Design, like art, is an essential part of all our lives. It may be thought of as the extension of our day to day decision making into the longer term. We create artefacts and environments to meet our habitual desires and serve our habitual purposes. The imagining of new possibilities for these artefacts and environments, based on the experience of what has been made before and a vision of what might be possible in the future, is the core of the design process.
Each of us aspires to find somewhere exclusively our own, usually within a cluster of spaces we share with others, that we adapt, arrange and populate with artefacts purchased or inherited. Whether this activity involves the working or assembly of components and materials or not, the process of planning the procurement and ordering for the medium to long term future is essentially an act of designing. Design professionals take on the more complex design tasks that individuals and institutions can’t manage for themselves. Such tasks usually involve the need to procure specialist products and services and envisage creating large and complex fusions of artefacts and environments.
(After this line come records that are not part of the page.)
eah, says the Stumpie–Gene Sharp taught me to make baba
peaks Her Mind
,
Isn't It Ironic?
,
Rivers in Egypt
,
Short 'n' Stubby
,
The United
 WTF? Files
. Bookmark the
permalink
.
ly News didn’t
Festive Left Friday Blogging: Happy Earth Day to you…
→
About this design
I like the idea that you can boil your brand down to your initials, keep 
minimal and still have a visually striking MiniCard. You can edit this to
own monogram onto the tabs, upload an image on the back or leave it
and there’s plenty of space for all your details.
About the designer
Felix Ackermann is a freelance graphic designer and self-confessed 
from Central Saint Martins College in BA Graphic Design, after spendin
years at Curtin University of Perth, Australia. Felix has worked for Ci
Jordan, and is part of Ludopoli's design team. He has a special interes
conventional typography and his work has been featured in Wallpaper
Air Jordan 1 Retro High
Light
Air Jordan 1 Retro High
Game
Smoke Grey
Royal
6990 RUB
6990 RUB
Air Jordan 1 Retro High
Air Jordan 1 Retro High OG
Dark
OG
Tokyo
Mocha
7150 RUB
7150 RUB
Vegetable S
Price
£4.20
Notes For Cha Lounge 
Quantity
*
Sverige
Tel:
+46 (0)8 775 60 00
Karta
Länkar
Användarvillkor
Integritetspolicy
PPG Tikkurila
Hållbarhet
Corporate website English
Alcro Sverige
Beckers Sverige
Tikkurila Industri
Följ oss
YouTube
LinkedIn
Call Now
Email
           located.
Architecture is a term applied both to an art and the product of that art. It is the discipline and product of the process of designing buildings and their closely related contexts and contents. Buildings are simply the structured and resourced spaces we occupy. Their contexts are the city and the natural environment and their contents are the plethora of equipment, artworks and furniture within that support our lifestyle. Such an objective interpretation is not, however, the most familiar one, since we mostly relate to our built environment through an emotionally charged personal predisposition based on life experience, nostalgia and belief, and explain our views in an essentially personal or peer group determined language. There are thus a number of quite differing languages and belief systems about architecture.
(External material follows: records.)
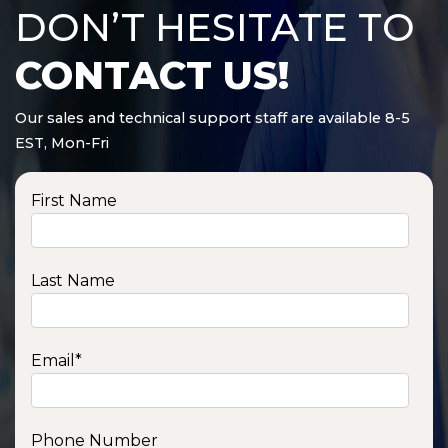
DON’T HESITATE TO
CONTACT US!
Our sales and technical support staff are available 8-5
EST, Mon-Fri
First Name
Last Name
Email
*
Phone Number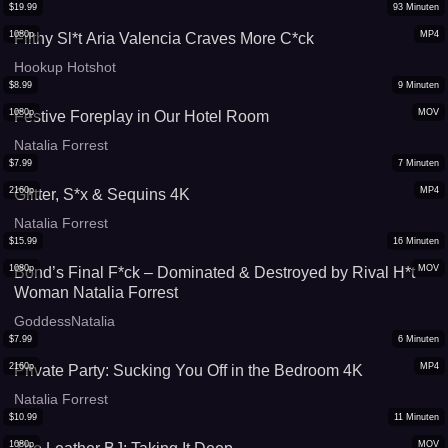
$
19.99
93
Minuten
1080p
MP4
Filthy Sl*t Aria Valencia Craves More C*ck
Hookup Hotshot
$
8.99
9
Minuten
1080p
MOV
Festive Foreplay in Our Hotel Room
Natalia Forrest
$
7.99
7
Minuten
2160p
MP4
Glitter, S*x & Sequins 4K
Natalia Forrest
$
15.99
16
Minuten
1080p
MOV
Bond’s Final F*ck – Dominated & Destroyed by Rival H*t
Woman Natalia Forrest
GoddessNatalia
$
7.99
6
Minuten
2160p
MP4
Private Party: Sucking You Off in the Bedroom 4K
Natalia Forrest
$
10.99
11
Minuten
1080p
MOV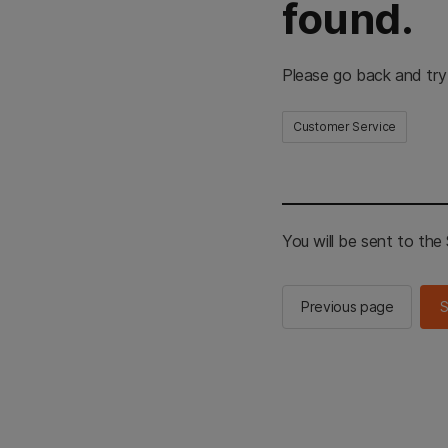
found.
Please go back and try
Customer Service
You will be sent to th
Previous page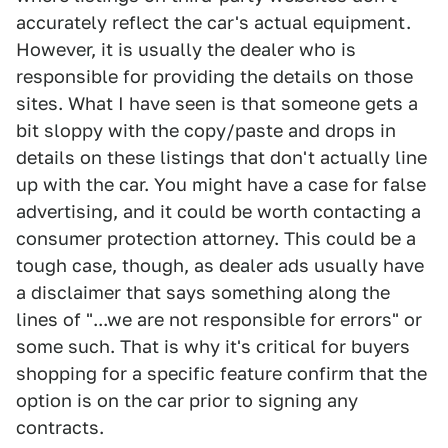
accurately reflect the car's actual equipment.
However, it is usually the dealer who is
responsible for providing the details on those
sites. What I have seen is that someone gets a
bit sloppy with the copy/paste and drops in
details on these listings that don't actually line
up with the car. You might have a case for false
advertising, and it could be worth contacting a
consumer protection attorney. This could be a
tough case, though, as dealer ads usually have
a disclaimer that says something along the
lines of "...we are not responsible for errors" or
some such. That is why it's critical for buyers
shopping for a specific feature confirm that the
option is on the car prior to signing any
contracts.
Urbanism is the study and promotion of the city as the essential life support system of humanity as well as its most potent cultural artifact. Architecture and society can only be fully understood in the context of urbanism. The history of the city, its successes and failures, is irrevocably tied up with the advance of civilisation. The city is also the engine of wealth and wellbeing and because of this, the physical footprint of cities has grown enormously in recent years, with populations moving from more dispersed to more compact settlements. But the environmental footprint of cities worldwide has far outstripped the pace of land occupancy by buildings alone and has effectively extended over the whole surface of the planet.
Developed as way to grasp the impact of human activities and settlement on the bearing capacity of the earth, the environmental footprint encompasses the land-take that is required to provide the goods and services that a given institution requires as well as the land it actually occupies. Since there are many ways to calculate this, it is more of an intuitive, fuzzy tool than a precise one. The demonstrable fact remains that the success of the human race in terms of survival and satisfaction of desires is placing severe stress on the bearing capacity of the planet. This perception suggests we need to consider what a sustainable urbanism might be and how we can develop more effective methods of resource efficient design.
The subject of the impact of design, architecture and urbanism on the biota and earth systems will be explored in much more detail later, but for now it remains to be pointed out that we need to strike a balance between the fundamental pressures of ethics, aesthetics, utility and economics when considering design, architecture and urbanism holistically. Such a view is not new, but still requires urgent attention!